It shouldn’t surprise me because it always happens this way, but somehow it does surprise me, every time. I have recently finished a piece of work which had consumed almost all of my time and focus at work for a number of weeks. There was a fixed deadline and it was a substantial and complex piece of work. For these reasons, it was also a bit stressful, but that’s the way work is from time to time. What surprised me (and shouldn’t have done) is the way I felt after I had finished it.
I was (of course) relieved and pleased to have completed it by the deadline. It felt like a small but troublesome burden had been lifted from my shoulders. After I had pressed the big ‘Submit’ button, I went for a walk, and was astounded that my mind was suddenly bubbling over with ideas, with links I hadn’t noticed before between this thing and those things, with interesting phrases, metaphors and similies. I was noticing things in the world again, asking questions and thinking about how to answer them. My mind felt playful and light and expansive.

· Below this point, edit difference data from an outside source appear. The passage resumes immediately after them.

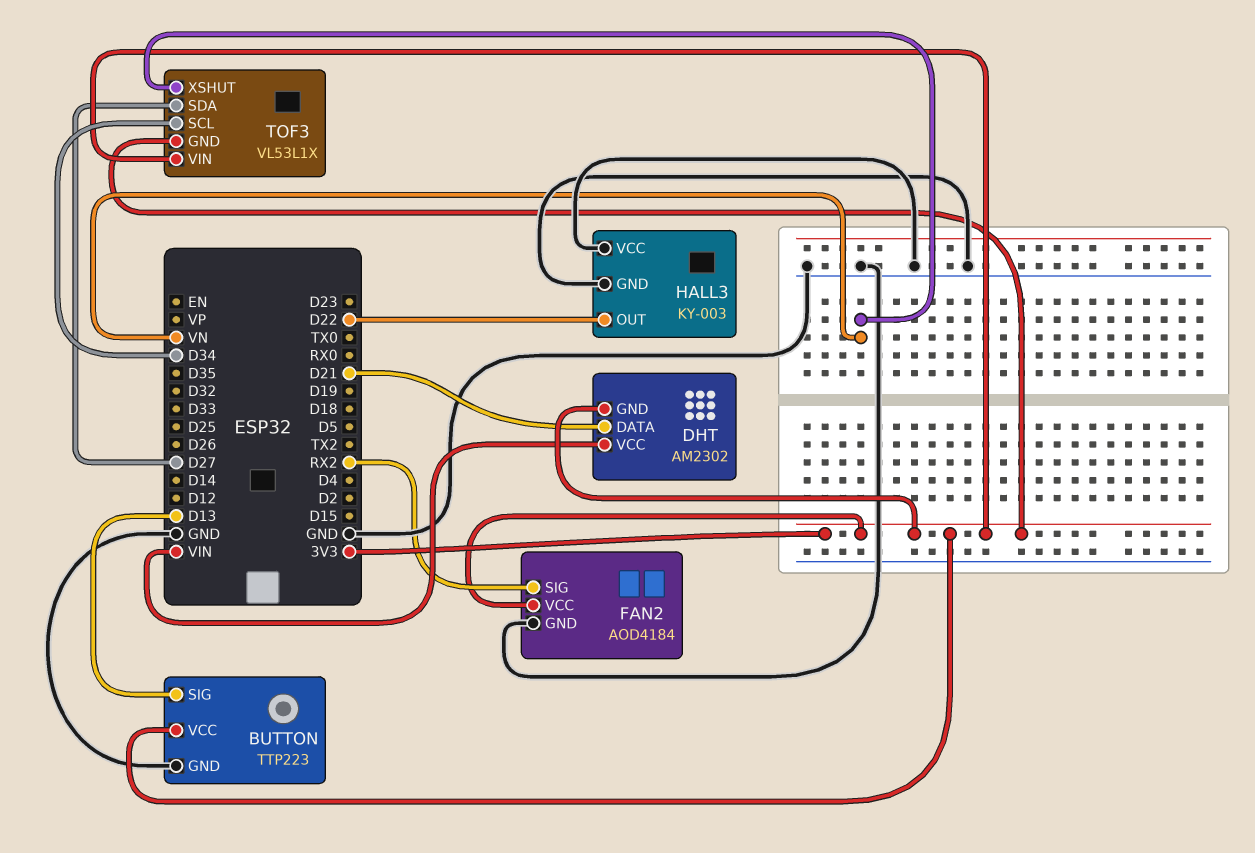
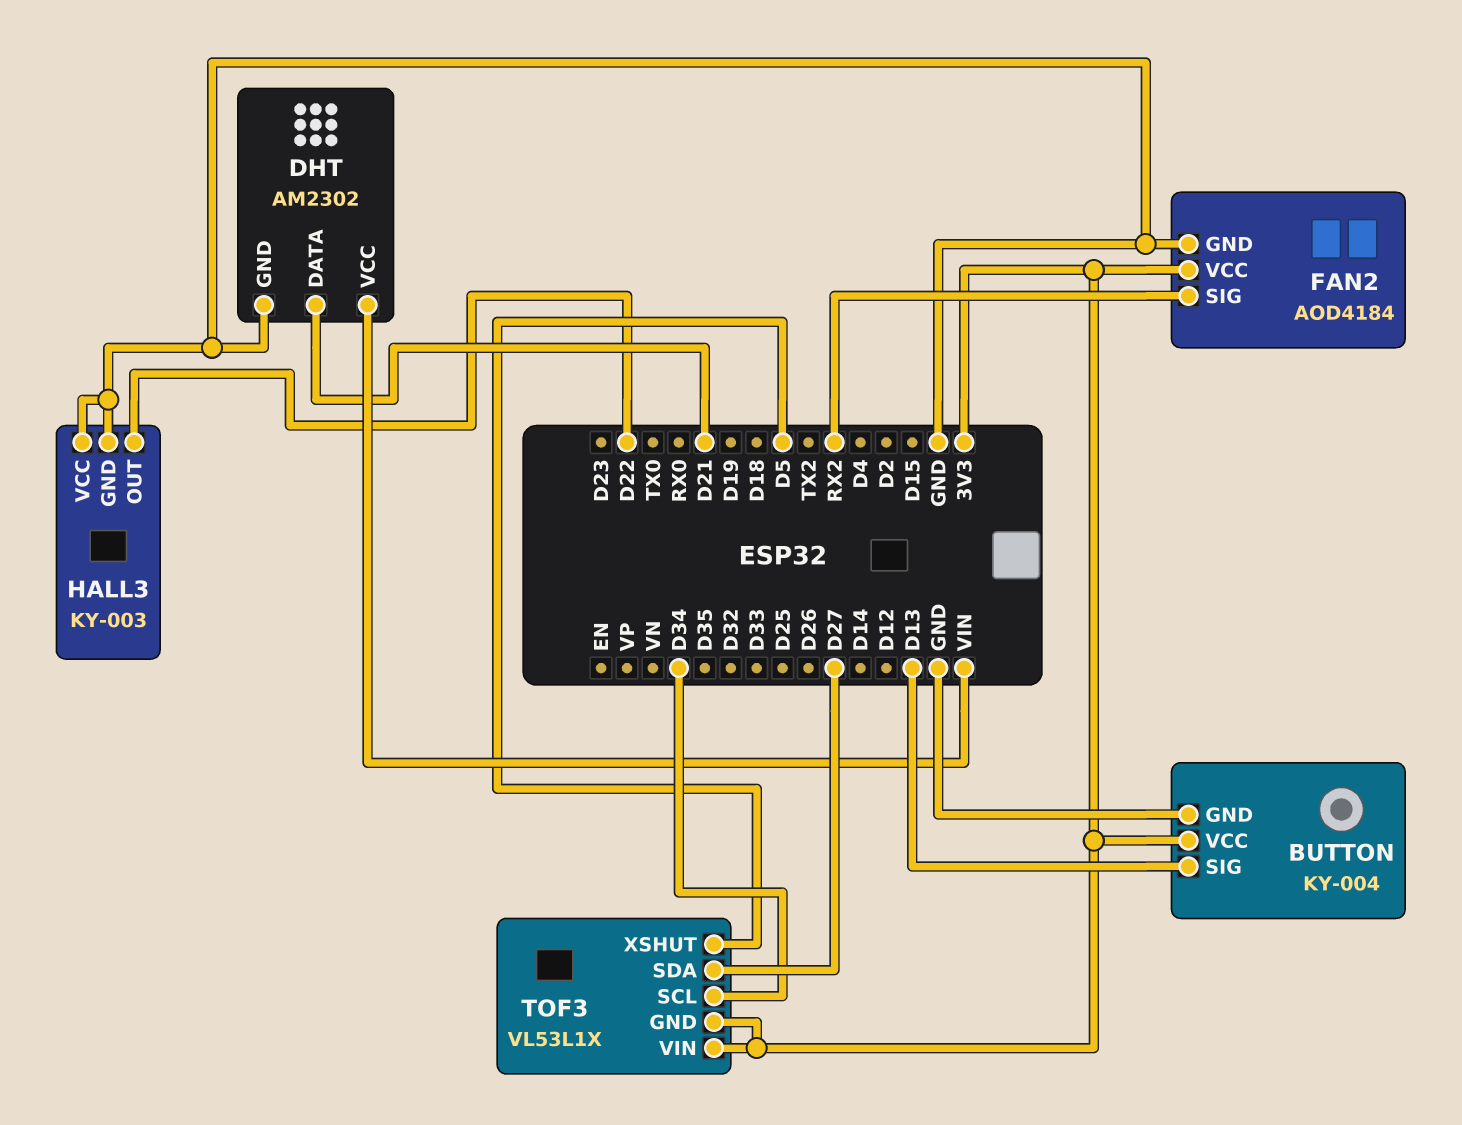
BUTTON: TTP223 -> KY-004
DHT pin GND: 3V3 -> GND
TOF3 pin XSHUT: VN -> D5

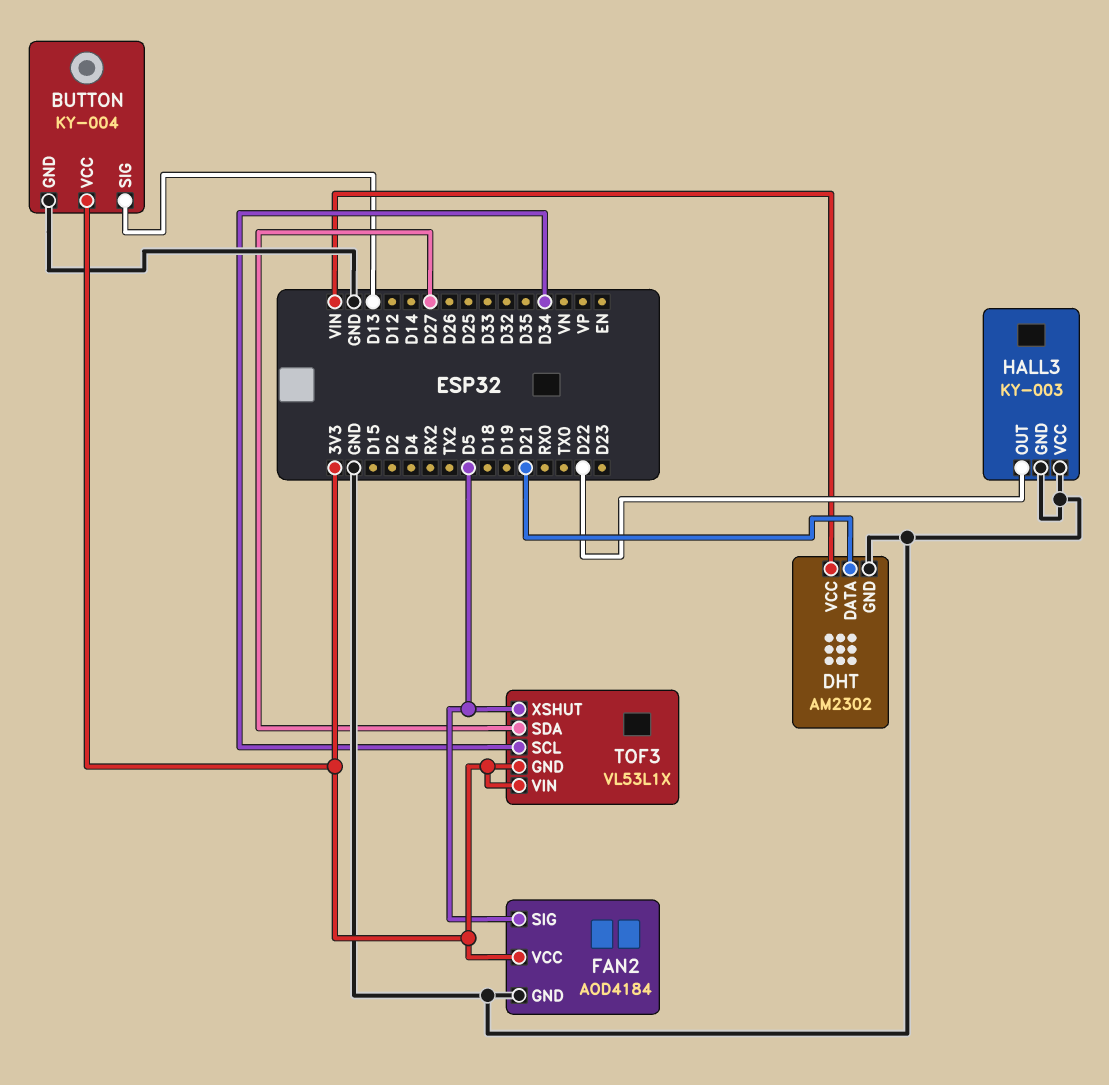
FAN2 pin SIG: RX2 -> D5

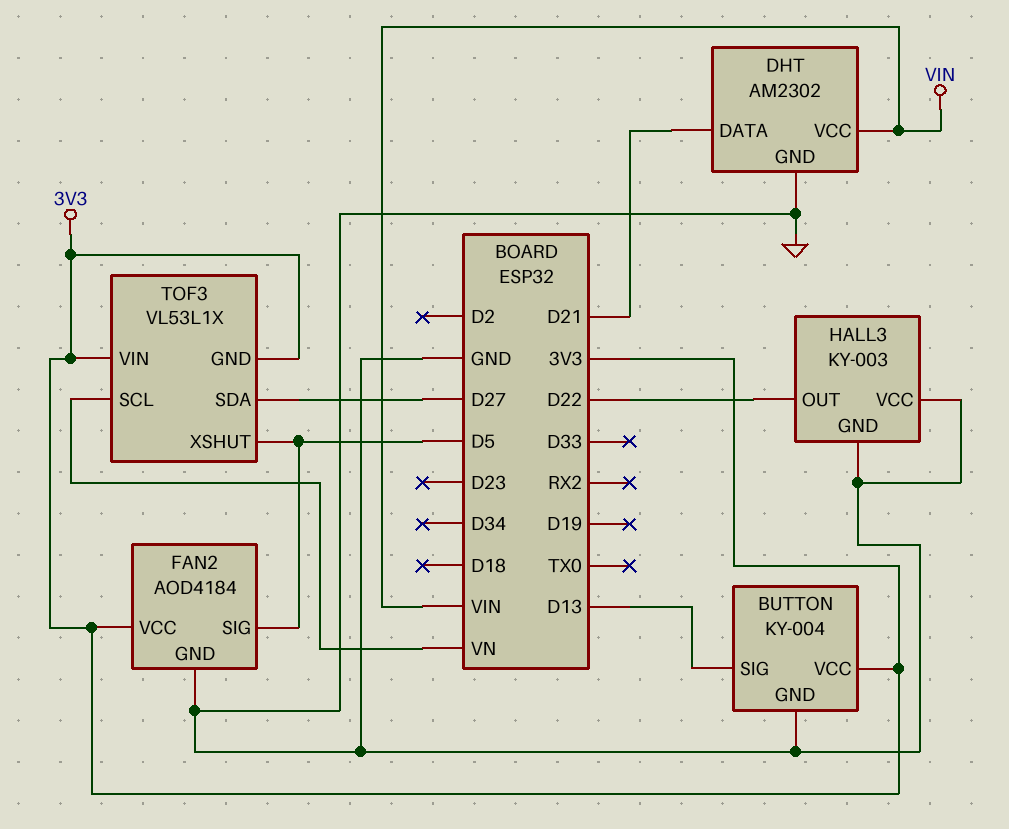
TOF3 pin SCL: D34 -> VN

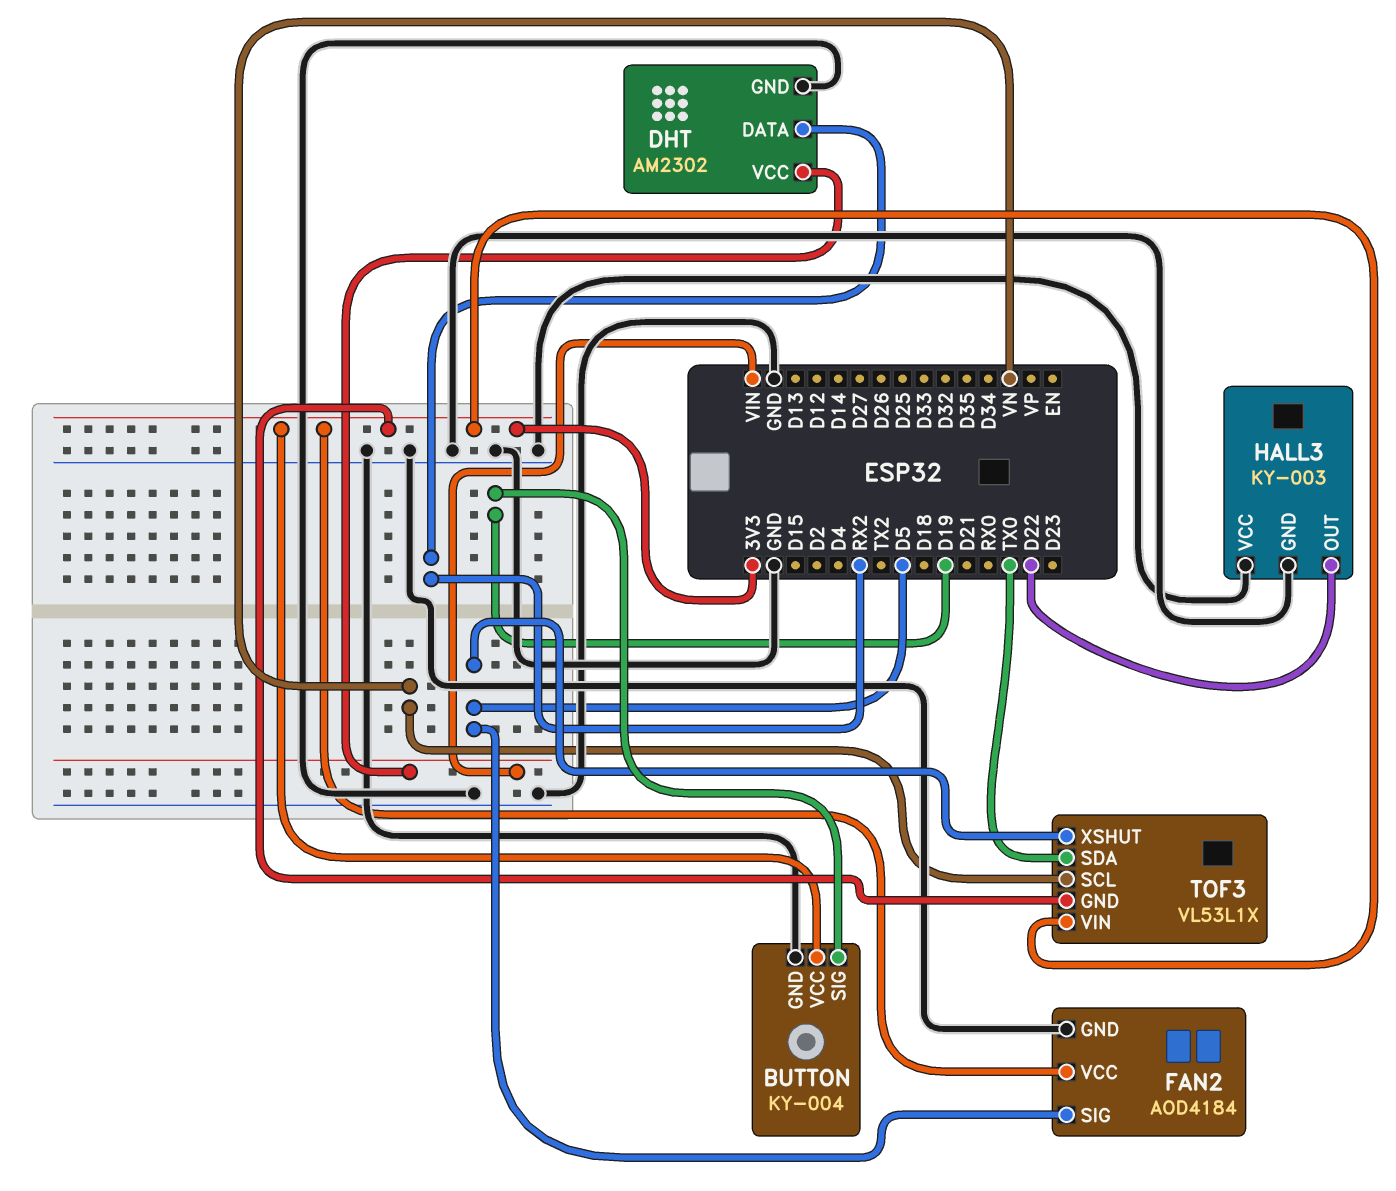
BUTTON pin SIG: D13 -> D19
DHT pin DATA: D21 -> RX2
TOF3 pin SDA: D27 -> TX0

What I need to remember is that it is always like this. Deadlines are a fact of life and I just have to deal with them when they come up, but the pressure they impose is temporarily disastrous for my creativity. This means that I need to have solved any problems relating to the task which require creative thought long before the suffocating fog of the deadline descends. It’s also why I sometimes go quiet on this blog for weeks at a time. It’s not that I don’t have time to write here, but more that I don’t have the mental space to play around with ideas. Everything feels suppressed and heavy. Once the deadline is over, I feel as if a door or window has been thrown open and all the sights and sounds and scents of the outdoors come flooding in again.
I’m writing this as a reminder to future me that this is the way my brain works, and I need to plan better for the pre-deadline and post-deadline effects.